Measuring device readout data:

★ ★ ★ ★

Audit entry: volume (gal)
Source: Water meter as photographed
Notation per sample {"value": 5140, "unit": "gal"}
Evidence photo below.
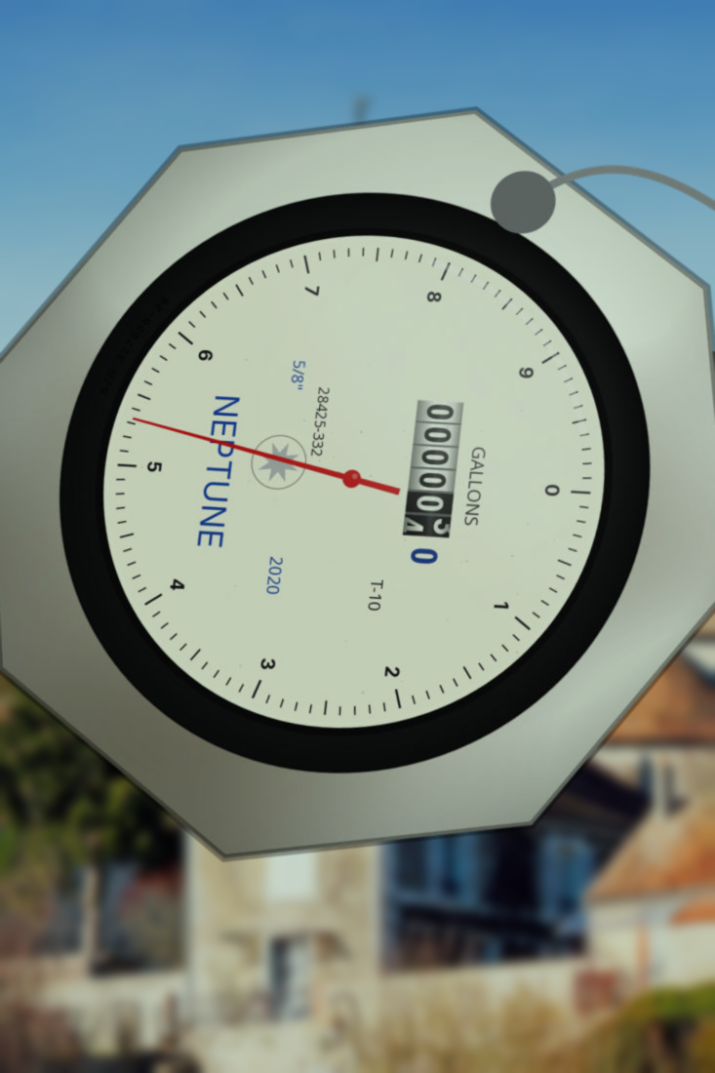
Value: {"value": 35.3, "unit": "gal"}
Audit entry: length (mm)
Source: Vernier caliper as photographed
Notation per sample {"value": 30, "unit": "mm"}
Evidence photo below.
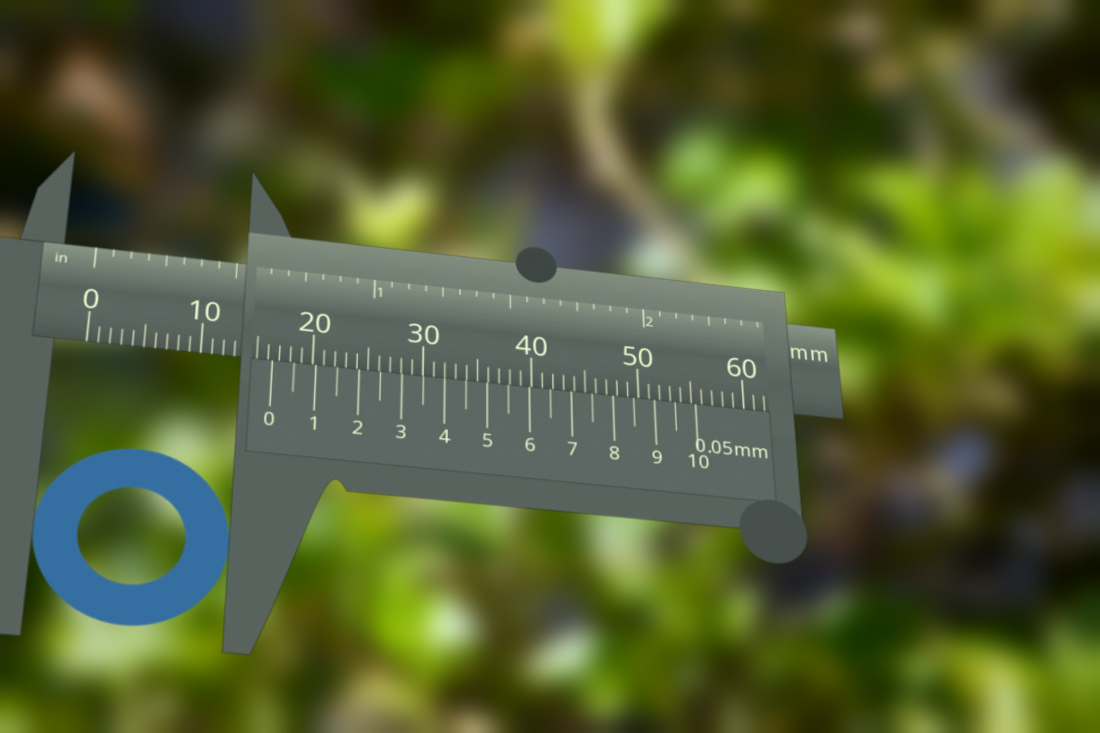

★ ★ ★ ★

- [Task goal] Copy every row above word for word. Leave the pictures out.

- [Solved exercise]
Audit entry: volume (gal)
Source: Water meter as photographed
Notation per sample {"value": 5140, "unit": "gal"}
Evidence photo below.
Value: {"value": 35.3, "unit": "gal"}
Audit entry: length (mm)
Source: Vernier caliper as photographed
Notation per sample {"value": 30, "unit": "mm"}
Evidence photo below.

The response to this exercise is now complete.